Es gibt aber leider kein echten Alternativen mit diesem Szenario.... alles nur noch Zukunfts-Geballer oder der x-te CC-Klon.....  Verkauft sich wohl besser.

es sollte mal jemand AoE2 in ein aktuelles Gewand bringen und mit einem guten NetzCode versehen.....


----------



## PhenomII-Fan (29. März 2010)

x Ja

Habe es erst vorhin wieder gespielt. Man kann sagen, dass die beiden Vorgänger strategischer waren (auch meine Meinung), trotzdem spiele ich es auch sehr gerne. Die Grafik finde ich immer wieder toll. Das man seine Heimatstadt verbessern kann, find ich, ist ebenfalls eine gelungene Idee.

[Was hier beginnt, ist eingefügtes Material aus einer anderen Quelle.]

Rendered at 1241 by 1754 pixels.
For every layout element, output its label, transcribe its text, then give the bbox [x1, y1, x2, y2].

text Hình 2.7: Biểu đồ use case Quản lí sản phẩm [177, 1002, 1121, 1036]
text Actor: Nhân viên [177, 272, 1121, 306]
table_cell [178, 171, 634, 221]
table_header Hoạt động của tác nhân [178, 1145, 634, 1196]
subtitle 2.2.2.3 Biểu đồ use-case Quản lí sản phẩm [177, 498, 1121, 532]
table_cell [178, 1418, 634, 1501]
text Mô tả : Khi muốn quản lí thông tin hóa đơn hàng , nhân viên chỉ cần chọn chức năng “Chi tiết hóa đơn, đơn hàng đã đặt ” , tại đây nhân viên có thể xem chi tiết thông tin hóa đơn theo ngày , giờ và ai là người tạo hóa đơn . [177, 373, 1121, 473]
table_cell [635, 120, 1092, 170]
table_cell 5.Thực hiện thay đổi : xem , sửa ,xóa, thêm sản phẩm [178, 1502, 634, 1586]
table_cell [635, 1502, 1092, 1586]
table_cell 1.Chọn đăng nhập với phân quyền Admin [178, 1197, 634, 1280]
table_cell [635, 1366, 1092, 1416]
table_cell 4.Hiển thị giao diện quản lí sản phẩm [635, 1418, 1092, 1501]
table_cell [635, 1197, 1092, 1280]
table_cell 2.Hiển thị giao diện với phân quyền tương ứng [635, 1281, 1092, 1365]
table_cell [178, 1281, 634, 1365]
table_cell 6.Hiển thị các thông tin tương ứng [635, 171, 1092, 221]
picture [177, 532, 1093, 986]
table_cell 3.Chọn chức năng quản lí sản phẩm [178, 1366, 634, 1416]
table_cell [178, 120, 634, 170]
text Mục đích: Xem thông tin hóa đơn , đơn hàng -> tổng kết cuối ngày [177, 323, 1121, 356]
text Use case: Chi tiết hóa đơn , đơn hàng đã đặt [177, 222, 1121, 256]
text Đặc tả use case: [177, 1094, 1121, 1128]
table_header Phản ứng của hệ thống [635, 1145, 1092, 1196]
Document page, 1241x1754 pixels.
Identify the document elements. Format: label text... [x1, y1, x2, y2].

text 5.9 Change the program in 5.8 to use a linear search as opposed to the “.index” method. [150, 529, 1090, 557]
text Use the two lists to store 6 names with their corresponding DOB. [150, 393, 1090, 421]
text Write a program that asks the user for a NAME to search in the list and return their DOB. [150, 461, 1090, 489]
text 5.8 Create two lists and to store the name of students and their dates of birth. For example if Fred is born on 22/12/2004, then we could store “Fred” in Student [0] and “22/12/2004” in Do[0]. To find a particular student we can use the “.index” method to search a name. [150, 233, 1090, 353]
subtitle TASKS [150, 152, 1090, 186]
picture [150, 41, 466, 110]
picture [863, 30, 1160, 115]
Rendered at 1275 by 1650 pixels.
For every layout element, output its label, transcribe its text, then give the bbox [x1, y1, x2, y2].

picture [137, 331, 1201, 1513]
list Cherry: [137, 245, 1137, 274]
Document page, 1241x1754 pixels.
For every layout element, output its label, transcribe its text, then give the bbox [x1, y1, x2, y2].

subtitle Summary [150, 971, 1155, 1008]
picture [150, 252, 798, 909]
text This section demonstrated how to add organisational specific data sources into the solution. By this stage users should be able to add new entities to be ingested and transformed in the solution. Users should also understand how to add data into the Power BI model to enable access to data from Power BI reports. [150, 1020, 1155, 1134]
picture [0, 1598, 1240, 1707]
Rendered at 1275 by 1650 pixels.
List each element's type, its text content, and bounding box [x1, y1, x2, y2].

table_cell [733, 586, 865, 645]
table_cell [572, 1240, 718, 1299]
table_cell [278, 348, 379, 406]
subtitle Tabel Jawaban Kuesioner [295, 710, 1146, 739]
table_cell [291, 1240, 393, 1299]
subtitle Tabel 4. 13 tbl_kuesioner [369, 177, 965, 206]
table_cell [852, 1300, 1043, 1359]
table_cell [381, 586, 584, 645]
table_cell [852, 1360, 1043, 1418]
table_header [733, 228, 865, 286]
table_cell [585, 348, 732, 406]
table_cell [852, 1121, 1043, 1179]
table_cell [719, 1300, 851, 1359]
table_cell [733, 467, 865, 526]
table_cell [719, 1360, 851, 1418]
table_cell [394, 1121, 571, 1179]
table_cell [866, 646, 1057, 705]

-> Ich suche schon seit längerem Mods für AoE III The War Chiefs. 
Bisher habe ich nur welche auf Englisch gefunfen, oder Mods, die das Einheitenlimit erhöhen.

Also, wenn jemand ein paar gute Mods kennt/findet, dann wäre ich dankbar.


----------



## Nomad (1. April 2010)

hab gerade wieder deinstalliert. AOE2 gefällt mir einfach besser. Die kanonen usw passen nicht so zu AOE. meine meinung


----------



## 3V!L (1. April 2010)

Gute Idee, könnte ich auch mal wieder spielen.


----------



## _-=Dante=-_ (1. April 2010)

[x] ...nicht

Aber es war cool damals vor allem mit meinem 4000+ und meiner Geforce 6600 So hatten man bei max. Grafik und gerade in Massenschlachten viel Zeit zum Überlegen


----------



## Gelöscher Account 0002 (1. April 2010)

.. nicht mehr. 
Heute im örtlichen Spielecenter verkauft


----------



## Hardwell (1. April 2010)

nein

hab das spiel 2 mal durchgespielt und danach ins regal gestellt!
is aber n gutes spiel!


----------